Lorsqu’on possède un blog, les outils ne manquent pas pour vendre un eBook.
Grâce aux solutions de paiement via Paypal, par SMS ou en Audiotel vous pouvez vendre n’importe quoi à partir de 1 € !
Quelques solutions de micro-paiement: www.allopass.com, www.micropaiement.com, www.123ticket.com, www.movo.fr
Vous pouvez aussi insérer de la publicité à l’intérieur de vos eBooks de la même façon que vous le faite avec un blog ou site Web.

Si votre eBook est payant, le mieux est encore de s’appuyer sur des programmes d’affiliation. Seul sur le Web, on a en effet peu de chances de vendre soi-même beaucoup d’exemplaires. Mais en utilisant des services tiers de type Zlio.com ou iDevAffiliate vous pouvez démultiplier votre force de frappe commerciale.

Enfin, ne pas oublier eBay qui peut éventuellement vous rapporter quelques ventes. On y trouve d’ailleurs déjà une longue liste d’eBook en vente.

Toutefois, soyons clair, aucun de ces moyens ne vous permettra de gagner une somme conséquente ou même d’amortir votre investissement. Pour cela, il n’y a qu’en passant par les maisons d’éditions bien installées que vous aurez la possibilité de générer de réels revenus.

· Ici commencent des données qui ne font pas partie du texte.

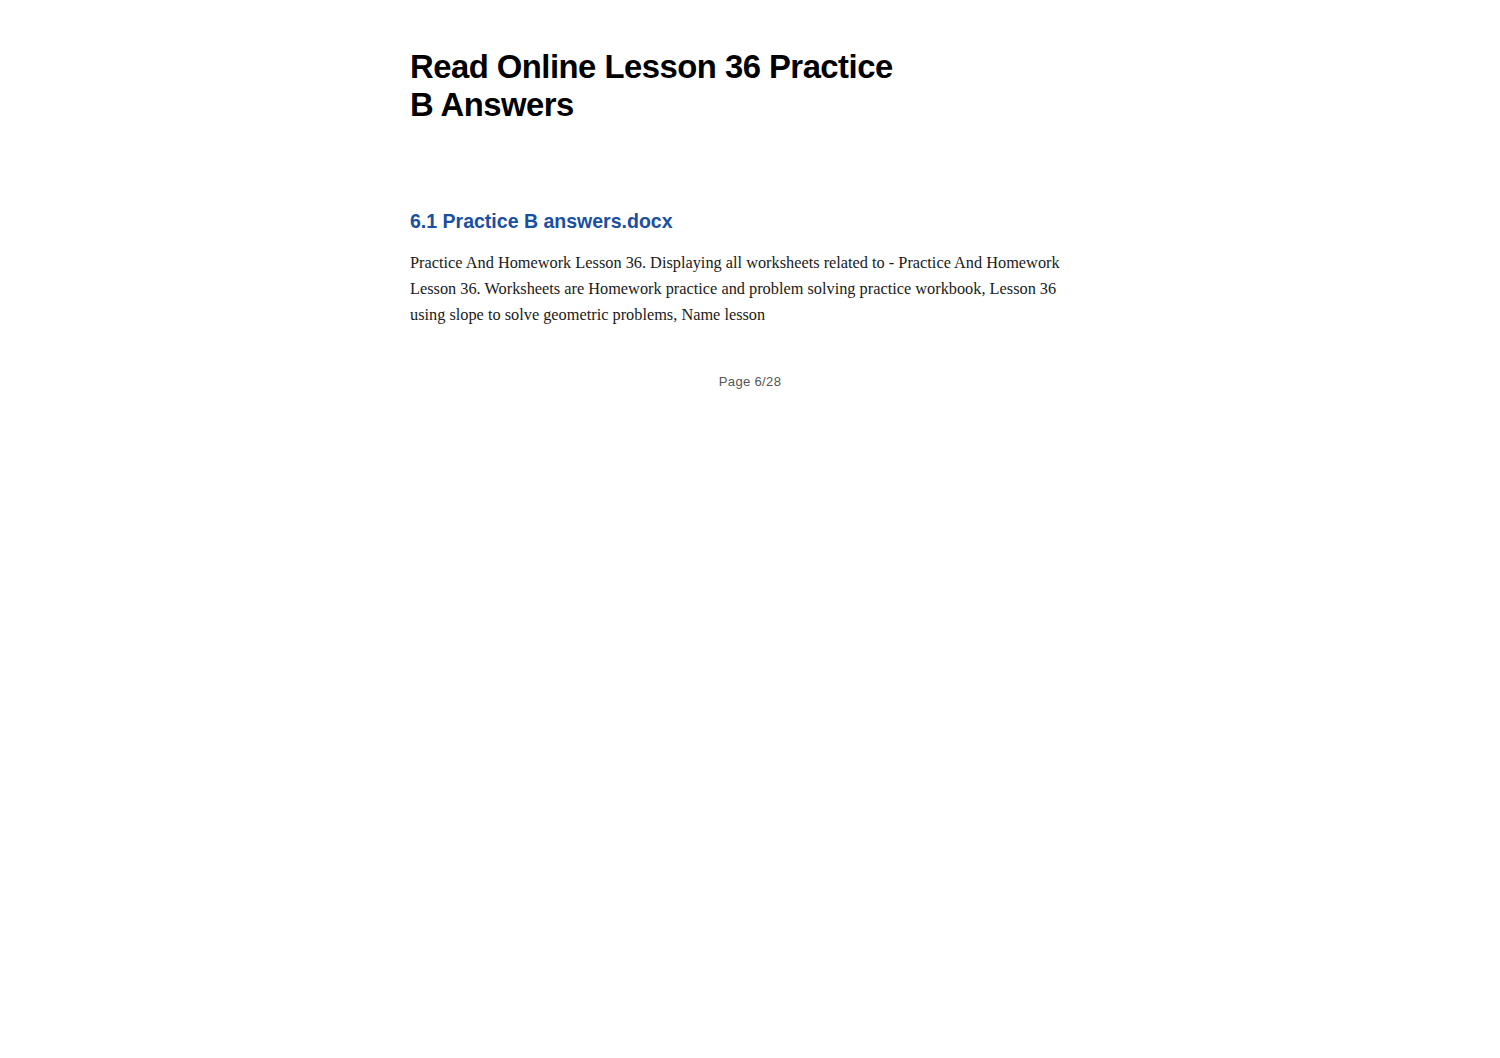Read Online Lesson 36 Practice B Answers
6.1 Practice B answers.docx
Practice And Homework Lesson 36. Displaying all worksheets related to - Practice And Homework Lesson 36. Worksheets are Homework practice and problem solving practice workbook, Lesson 36 using slope to solve geometric problems, Name lesson
Page 6/28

Le livre électronique reste marginal même si promit à un avenir radieux
Au final, le support électronique pour le livre représente aujourd’hui quelques opportunités de niche mais dont le retour sur investissement reste complètement incertain. On nous promet des lendemains joyeux pour ceux qui sauront prendre le train dès aujourd’hui. Or, on nous tenait déjà le même discours il y a quelques années. Même si les progrès sont certains, le développement du livre électronique fait face a de multiples remparts. D’un point de vue technologique, il y a eu des avancées importantes, notamment en termes d’encres et d’écrans. Cependant, on est encore loin du format unique et d’un confort de lecture similaire à celui d’une publication papier. Idem en matière d’usages puisqu’on se borne a vouloir transposer les contenus papiers sur des supports numériques sans pour autant imaginer de nouvelles formes de contenus et de nouvelles façons d’envisager le livre en fonction des capacités et des usages que permettent les supports numériques et connectés. Les lecteurs sérieux de livres électroniques doivent souvent utiliser quatre ou cinq lecteurs différents pour avoir accès aux contenus, car tous les livres ne sont pas offerts dans tous les formats. Les livres électroniques coûtent habituellement aussi chers que leur version papier à leur lancement, ce qui fait rager bon nombre de lecteurs potentiels.
Pour l’auteur de livres électroniques, soyons clairs, la reconnaissance relève du parcours du combattant, et cela tout autant si ce n’est davantage qu’avec le schéma classique de l’édition papier. Le nombre d’auteurs de livres électroniques qui remportent un francs succès et qui vivent de leurs créations se compte sur les doigts de la main. Cependant, en multipliant les formats, les supports et les sources de diffusion, les auteurs peuvent espérer toucher un lectorat communautaire. En plus d’un certain talent pour l’écriture, il est donc nécessaire de devenir un expert en marketing online pour espérer tout au plus un succès d’estime.